5. Field Handling Reality
Volatility Management. Methyl jasmonate is moderately volatile at room temperature; the characteristic floral aroma is detectable at parts-per-billion levels in air. Working-strength emulsion solutions evaporate the active ingredient over hours-to-days of open-tank exposure; closed-container handling and rapid delivery to the application surface is critical for predictable field-applied dose. Postharvest dip-tank operations should cover the working tank between dip-cycles to retain MeJA in solution; field-spray operations should plan to apply the working solution within 4-8 hours of preparation.
Tank Cleaning Between Biopesticide and Chemical Pesticide Use. Spray and dip tanks used for both methyl jasmonate biopesticide and conventional chemical-pesticide applications must be cleaned thoroughly between switches. Residual chemical pesticide at trace levels in the spray-tank residue can interfere with MeJA defense-pathway activation in plant tissue. Cleaning protocol: triple-rinse the tank with clean water, follow with a 1% baking-soda solution rinse, then a final clean-water rinse before mixing biopesticide product. Operations using both biopesticide and chemical pesticides commonly maintain separate dedicated mix-tanks to avoid cross-contamination risk.
Water Source Quality. Spray-tank dilution water for MeJA application should be: chlorine-free (chlorinated municipal water at 1-4 mg/L free chlorine accelerates ester hydrolysis; either dechlorinate via thiosulfate or carbon-block filtration, or use well water or surface water), neutral pH (6.0-7.5; alkaline conditions hydrolyze the methyl ester to inactive jasmonic acid; acidic conditions are tolerated but not preferred), and free of high-mineral content (hard water with calcium and magnesium above 200 mg/L can flocculate emulsion and reduce field uniformity).

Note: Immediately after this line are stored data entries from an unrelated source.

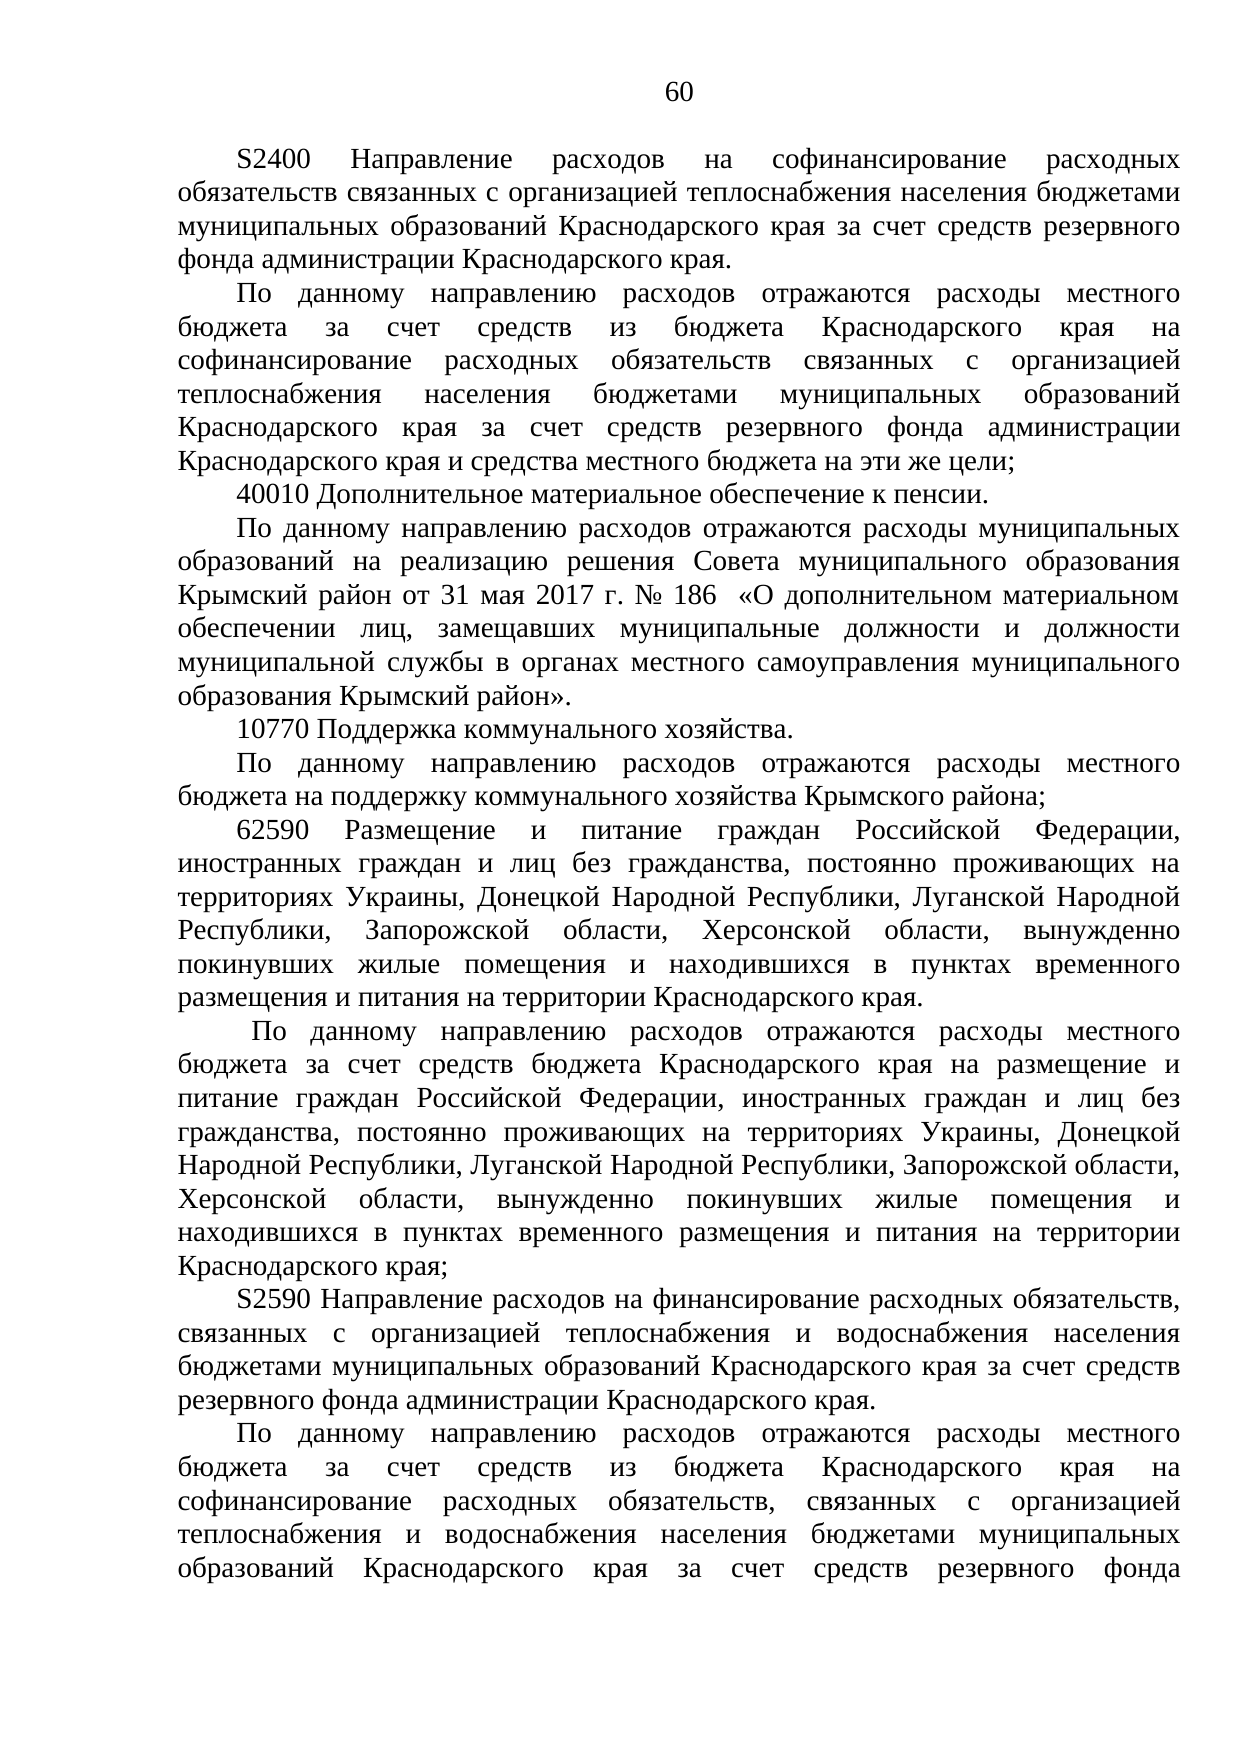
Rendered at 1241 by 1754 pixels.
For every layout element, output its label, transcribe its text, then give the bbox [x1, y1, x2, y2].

text S2590 Направление расходов на финансирование расходных обязательств, связанных с организацией теплоснабжения и водоснабжения населения бюджетами муниципальных образований Краснодарского края за счет средств резервного фонда администрации Краснодарского края. [177, 1281, 1181, 1416]
text 40010 Дополнительное материальное обеспечение к пенсии. [177, 476, 1181, 510]
text S2400 Направление расходов на софинансирование расходных обязательств связанных с организацией теплоснабжения населения бюджетами муниципальных образований Краснодарского края за счет средств резервного фонда администрации Краснодарского края. [177, 141, 1181, 275]
text По данному направлению расходов отражаются расходы местного бюджета на поддержку коммунального хозяйства Крымского района; [177, 745, 1181, 812]
text 62590 Размещение и питание граждан Российской Федерации, иностранных граждан и лиц без гражданства, постоянно проживающих на территориях Украины, Донецкой Народной Республики, Луганской Народной Республики, Запорожской области, Херсонской области, вынужденно покинувших жилые помещения и находившихся в пунктах временного размещения и питания на территории Краснодарского края. [177, 812, 1181, 1013]
text По данному направлению расходов отражаются расходы муниципальных образований на реализацию решения Совета муниципального образования Крымский район от 31 мая 2017 г. № 186 «О дополнительном материальном обеспечении лиц, замещавших муниципальные должности и должности муниципальной службы в органах местного самоуправления муниципального образования Крымский район». [177, 510, 1181, 711]
text По данному направлению расходов отражаются расходы местного бюджета за счет средств из бюджета Краснодарского края на софинансирование расходных обязательств связанных с организацией теплоснабжения населения бюджетами муниципальных образований Краснодарского края за счет средств резервного фонда администрации Краснодарского края и средства местного бюджета на эти же цели; [177, 275, 1181, 476]
text 10770 Поддержка коммунального хозяйства. [177, 711, 1181, 745]
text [177, 1416, 1181, 1583]
text По данному направлению расходов отражаются расходы местного бюджета за счет средств бюджета Краснодарского края на размещение и питание граждан Российской Федерации, иностранных граждан и лиц без гражданства, постоянно проживающих на территориях Украины, Донецкой Народной Республики, Луганской Народной Республики, Запорожской области, Херсонской области, вынужденно покинувших жилые помещения и находившихся в пунктах временного размещения и питания на территории Краснодарского края; [177, 1013, 1181, 1281]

Compatibility with Tank-Mix Partners. Methyl jasmonate is generally compatible with low-salt-strength liquid fertilizers (calcium nitrate, micronutrient blends at low rate) and with select biocontrol products (Trichoderma biocontrol, mycorrhizal inoculant, harpin-protein elicitor). MeJA is incompatible with: alkaline tank-mix partners (lime, soaps, alkaline foliar fertilizers; ester hydrolysis), high-pH copper-based fungicides (copper hydroxide; both pH and copper-ion catalysis), and oxidizing chemistry (chlorine, peroxide, peracetic acid). Always conduct jar-test compatibility check before mixing MeJA into a tank-mix spray solution; visible phase-separation or aroma intensification indicates incompatibility (the latter signals MeJA volatilization out of solution).
Worker Aroma Exposure. The characteristic jasmine-floral aroma of methyl jasmonate is detectable at parts-per-billion levels by most workers. Sustained occupational exposure is not associated with documented health effects but is a comfort-and-acceptability concern at packing-house and greenhouse operations. Engineering controls (closed-tank handling, local exhaust ventilation at the dip-tank or spray-prep station) plus worker rotation across MeJA-handling and non-handling tasks address the workplace-acceptability concern.
Spill Response and Disposal. Methyl jasmonate spills are non-hazardous at typical working-strength dilution. Concentrate spills require absorbent containment (vermiculite, sand, oil-absorbent pad) followed by collection and disposal as combustible-liquid hazardous waste under state environmental regulations. Working-strength emulsion spills can be diluted with water and applied to adjacent agricultural land at label-rate dose. Do not allow concentrate to enter storm drains or surface waters.